Ну, а за окном был нормальный городской пейзаж, а в углу что-то мелькало в телевизоре.
И не было бы в этой расхожей бытовой сценке ничего примечательного, если бы не бешеная ярость в речах одного из собеседников и не ужасное их содержание. Что примечательно: огонь и дым извергал именно голубоглазый ангел, а мялся и кряхтел брутальный мачо. Что еще раз подтверждает известную истину о том, что внешность обманчива.
— Мы ничего не можем с ними поделать, Джо. Их много. У них вся власть. И деньги. И телевидение, и социальные сети. И армия. Правительство. Отряды штурмовиков. И масса людей верит им, вот что самое страшное! Что же мы можем сделать?..
— Убивать!
— Кого? О чем ты говоришь?.. Их много, они сила. Кого убивать? Никого ты не перебьешь. Всех убивать станешь, что ли?
— Нет. Всех не надо.
— А кого? Кого — надо?
— Знаешь, я ведь все терпел. Долго. Очень долго. Терпел, когда в колледж приняли не меня, а негра. Он был глупее и ни хрена не знал. Но он же был черный! И этого было достаточно. Потом терпел, когда старшим диспетчером поставили не меня, а негра. Он с трудом считал и вечно все забывал, но он же был черный! А это главное.
Потом меня погнали на курсы расового раскаяния, или как там это у них называлось. На этих курсах учили, что ты дерьмо, потому что белый. И все, что сделали белые — дерьмо. И наша страна дерьмо, потому что она расистская. И вся наша история. Наш флаг, и отцы-основатели, и писатели, в общем — все дерьмо. А главное в мире — это черные.
И еще — главные все бедные. Насрать, что бедный может быть ленив, жулик, нарк, бездельник — это ты виноват! Потому что у тебя — белая привилегия. И ты должен на него работать, ты понял? Ты должен свое заработанное отдавать ему, чтоб он жил не хуже тебя. Потому что это называется социальная справедливость.
Знаешь, я стерпел, когда моего старика в Балтиморе свалил на улице какой-то черный гад. «Белый медведь», ну, знаешь. Игра такая, милая такая, игра черных сукиных детей. Свалить белого с ног одним ударом в челюсть. Незнакомого. На улице. Неожиданно. Лучше — старика: его легче свалить, и сдачи не получишь. Я должен был поехать туда, найти гада и изуродовать. Отец получил сотрясение мозга и месяц пролежал в госпитале. А я утешал его по телефону. Мудак сраный.

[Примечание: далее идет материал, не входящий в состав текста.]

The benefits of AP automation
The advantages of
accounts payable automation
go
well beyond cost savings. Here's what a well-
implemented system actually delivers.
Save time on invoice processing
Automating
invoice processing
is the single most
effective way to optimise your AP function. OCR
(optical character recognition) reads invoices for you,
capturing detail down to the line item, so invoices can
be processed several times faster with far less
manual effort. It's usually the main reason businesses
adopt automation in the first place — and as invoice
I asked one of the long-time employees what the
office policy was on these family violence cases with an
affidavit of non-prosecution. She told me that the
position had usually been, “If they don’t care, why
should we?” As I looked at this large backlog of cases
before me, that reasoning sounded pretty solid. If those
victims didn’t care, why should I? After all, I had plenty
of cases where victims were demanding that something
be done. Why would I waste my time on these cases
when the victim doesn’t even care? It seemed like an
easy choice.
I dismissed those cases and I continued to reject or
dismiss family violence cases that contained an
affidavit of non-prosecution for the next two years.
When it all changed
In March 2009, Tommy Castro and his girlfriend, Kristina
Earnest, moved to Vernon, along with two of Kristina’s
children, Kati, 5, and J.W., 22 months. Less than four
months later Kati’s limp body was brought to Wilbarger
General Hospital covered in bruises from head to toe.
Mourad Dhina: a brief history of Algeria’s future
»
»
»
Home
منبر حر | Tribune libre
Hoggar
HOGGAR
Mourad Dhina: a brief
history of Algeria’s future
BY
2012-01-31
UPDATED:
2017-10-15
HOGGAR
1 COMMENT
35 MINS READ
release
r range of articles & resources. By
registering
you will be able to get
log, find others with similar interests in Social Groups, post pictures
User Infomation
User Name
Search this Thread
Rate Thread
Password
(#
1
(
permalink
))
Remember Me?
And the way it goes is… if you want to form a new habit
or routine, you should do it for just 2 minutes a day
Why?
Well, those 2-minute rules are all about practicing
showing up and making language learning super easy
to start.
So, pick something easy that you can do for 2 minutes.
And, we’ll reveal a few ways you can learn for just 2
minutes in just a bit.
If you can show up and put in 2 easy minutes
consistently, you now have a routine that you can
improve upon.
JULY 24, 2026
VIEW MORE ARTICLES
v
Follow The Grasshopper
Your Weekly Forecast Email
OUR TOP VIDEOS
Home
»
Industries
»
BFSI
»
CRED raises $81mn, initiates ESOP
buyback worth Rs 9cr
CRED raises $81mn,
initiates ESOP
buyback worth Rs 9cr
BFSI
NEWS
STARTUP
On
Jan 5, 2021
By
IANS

Но когда они добрались до детей — это все. Это конец. Это предел. Больше им живым не ходить. То есть какая-та красножопая сука, какая-то демократическая мразь порылась в сетях и решила, что я «допускаю экстремистские высказывания». Разжигаю рознь. Подрываю демократию. Какую еще на хер демократию в этом фашистском государстве?!
И вот. Пришли. Трое. Полицейский, лоер и уполномоченная или как ее там по опеке. Ну, все дома, суббота. Открыл. И на тебе: постановление.
Дженни сразу побелела, у нее истерика, кричит, детей обхватила. Они не поняли ничего, испугались, ревут. А эти две тетки, уполномоченная с лоером, шасть, значит, к детям и расцеплять их стали: мол, пойдемте, деточки, вам будет хорошо, а мама потом к вам приедет, и вещи ваши потом заберем, и игрушки.
Ты понял? Ну — скажи мне: что делать? Как быть? У Майка слезы градом, Джен в мать вцепилась, ей пять лет всего. Ну — как быть?
— А у них бумаги все в порядке были, что надо?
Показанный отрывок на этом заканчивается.